▸ **Work to be completed**: Would you transcribe the listing exactly as it stands, minus any images?

▸ **The input**:
=======

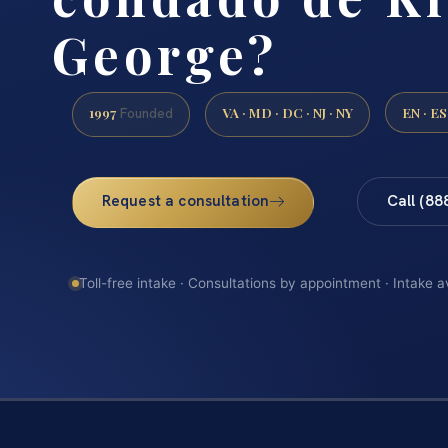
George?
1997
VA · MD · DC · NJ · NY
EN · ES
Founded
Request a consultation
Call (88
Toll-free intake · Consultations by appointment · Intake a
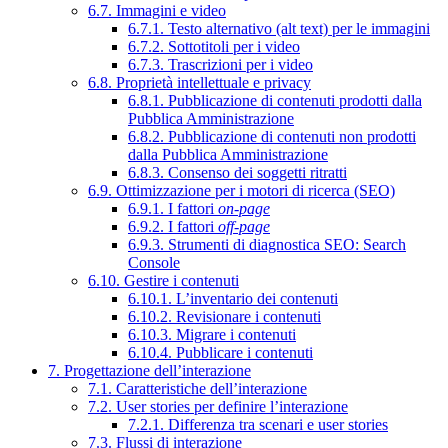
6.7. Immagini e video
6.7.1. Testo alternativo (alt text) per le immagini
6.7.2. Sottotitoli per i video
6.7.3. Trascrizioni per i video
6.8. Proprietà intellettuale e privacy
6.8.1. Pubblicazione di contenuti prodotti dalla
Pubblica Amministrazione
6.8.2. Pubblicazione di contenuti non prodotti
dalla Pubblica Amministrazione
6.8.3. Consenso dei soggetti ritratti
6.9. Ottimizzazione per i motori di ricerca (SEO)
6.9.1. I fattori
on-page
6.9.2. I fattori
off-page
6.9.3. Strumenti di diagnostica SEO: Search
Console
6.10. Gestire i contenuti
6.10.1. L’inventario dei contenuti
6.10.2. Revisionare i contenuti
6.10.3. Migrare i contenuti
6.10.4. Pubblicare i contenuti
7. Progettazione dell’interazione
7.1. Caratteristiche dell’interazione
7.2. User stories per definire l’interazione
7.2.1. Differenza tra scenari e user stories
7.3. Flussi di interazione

=======

▸ **Answer to the exercise**:
George?
1997
VA · MD · DC · NJ · NY
EN · ES
Founded
Request a consultation
Call (88
Toll-free intake · Consultations by appointment · Intake a
6.7. Immagini e video
6.7.1. Testo alternativo (alt text) per le immagini
6.7.2. Sottotitoli per i video
6.7.3. Trascrizioni per i video
6.8. Proprietà intellettuale e privacy
6.8.1. Pubblicazione di contenuti prodotti dalla
Pubblica Amministrazione
6.8.2. Pubblicazione di contenuti non prodotti
dalla Pubblica Amministrazione
6.8.3. Consenso dei soggetti ritratti
6.9. Ottimizzazione per i motori di ricerca (SEO)
6.9.1. I fattori
on-page
6.9.2. I fattori
off-page
6.9.3. Strumenti di diagnostica SEO: Search
Console
6.10. Gestire i contenuti
6.10.1. L’inventario dei contenuti
6.10.2. Revisionare i contenuti
6.10.3. Migrare i contenuti
6.10.4. Pubblicare i contenuti
7. Progettazione dell’interazione
7.1. Caratteristiche dell’interazione
7.2. User stories per definire l’interazione
7.2.1. Differenza tra scenari e user stories
7.3. Flussi di interazione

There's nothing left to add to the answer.